__SOURCE DATA__
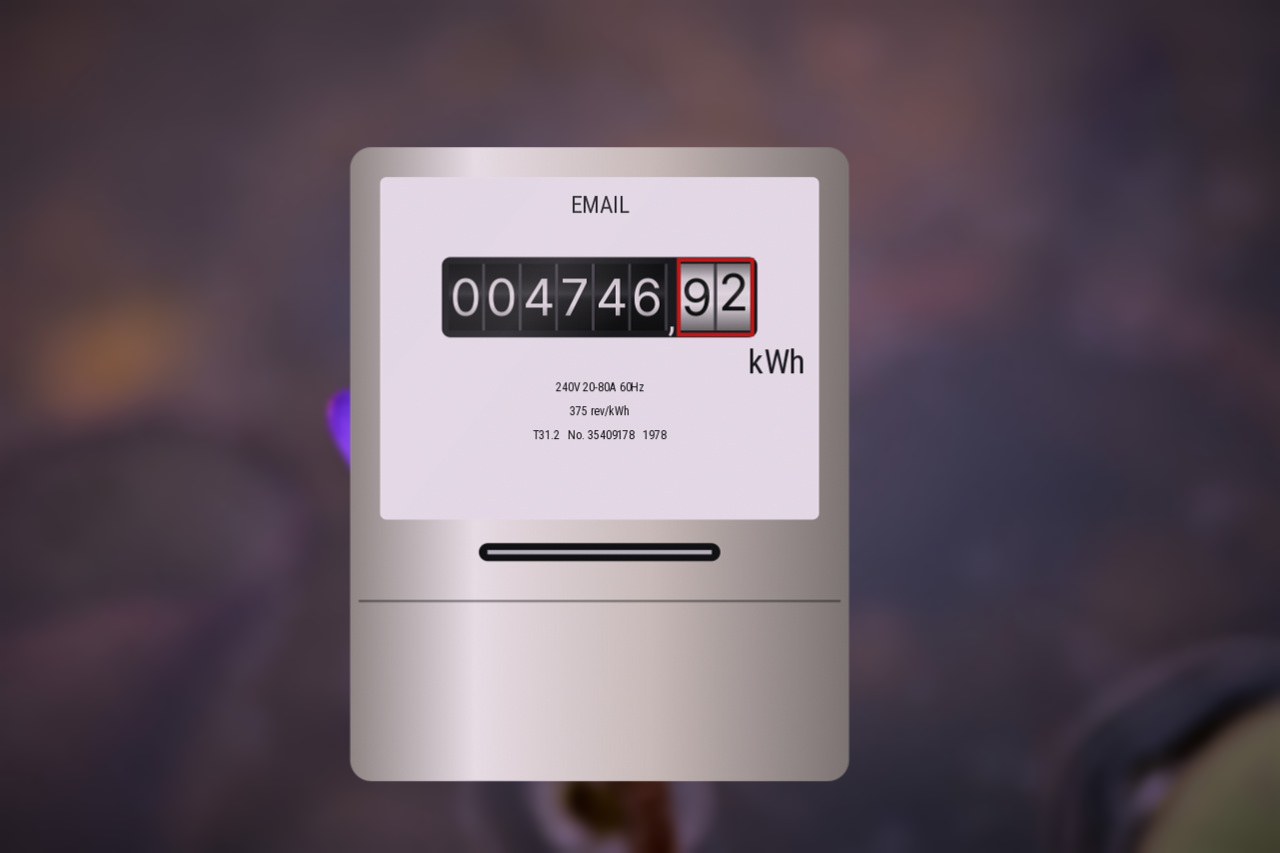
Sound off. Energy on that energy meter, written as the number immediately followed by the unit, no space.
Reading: 4746.92kWh
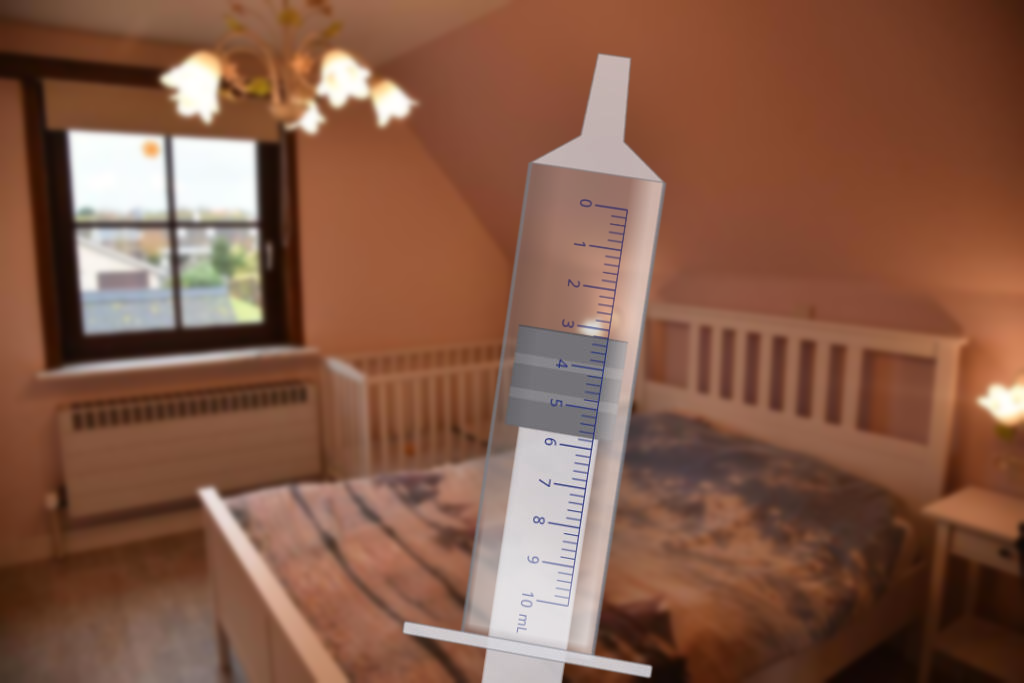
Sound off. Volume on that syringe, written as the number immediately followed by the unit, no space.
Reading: 3.2mL
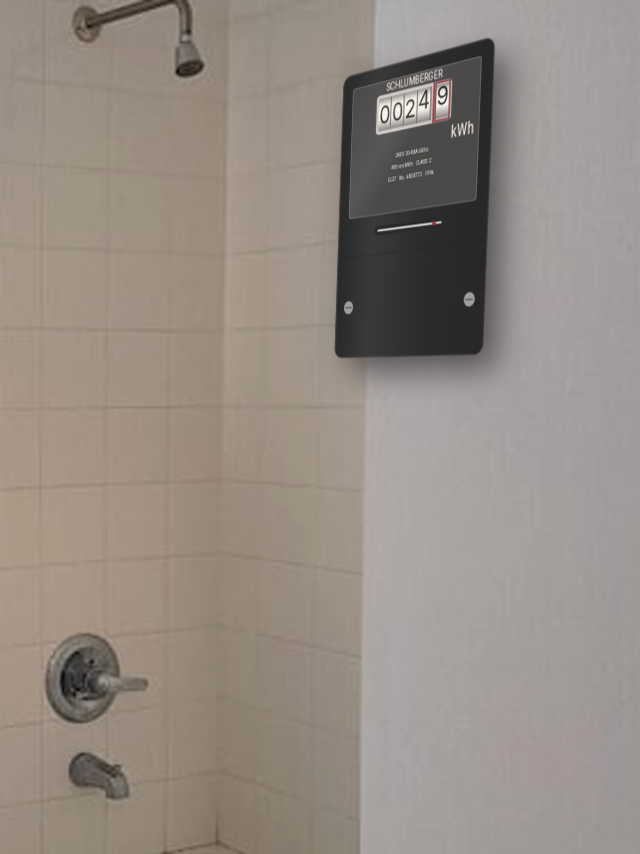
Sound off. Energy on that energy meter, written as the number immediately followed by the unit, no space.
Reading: 24.9kWh
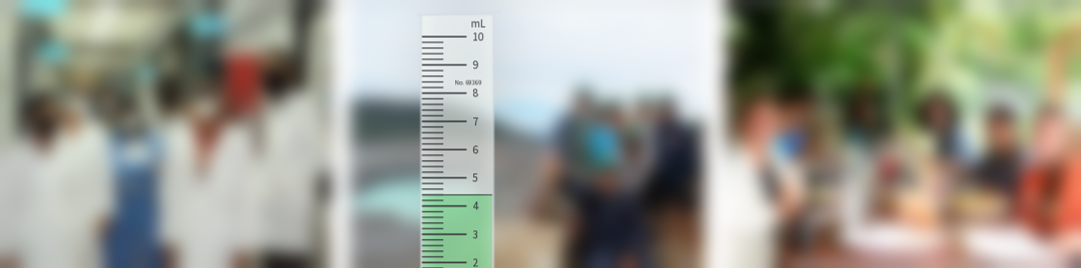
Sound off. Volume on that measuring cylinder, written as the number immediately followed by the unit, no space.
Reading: 4.4mL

__PROBLEM__
Pull out each line of the rows above that contains the string "unit". Match case.

__SOLUTION TO THIS TASK__
Sound off. Energy on that energy meter, written as the number immediately followed by the unit, no space.
Sound off. Volume on that syringe, written as the number immediately followed by the unit, no space.
Sound off. Energy on that energy meter, written as the number immediately followed by the unit, no space.
Sound off. Volume on that measuring cylinder, written as the number immediately followed by the unit, no space.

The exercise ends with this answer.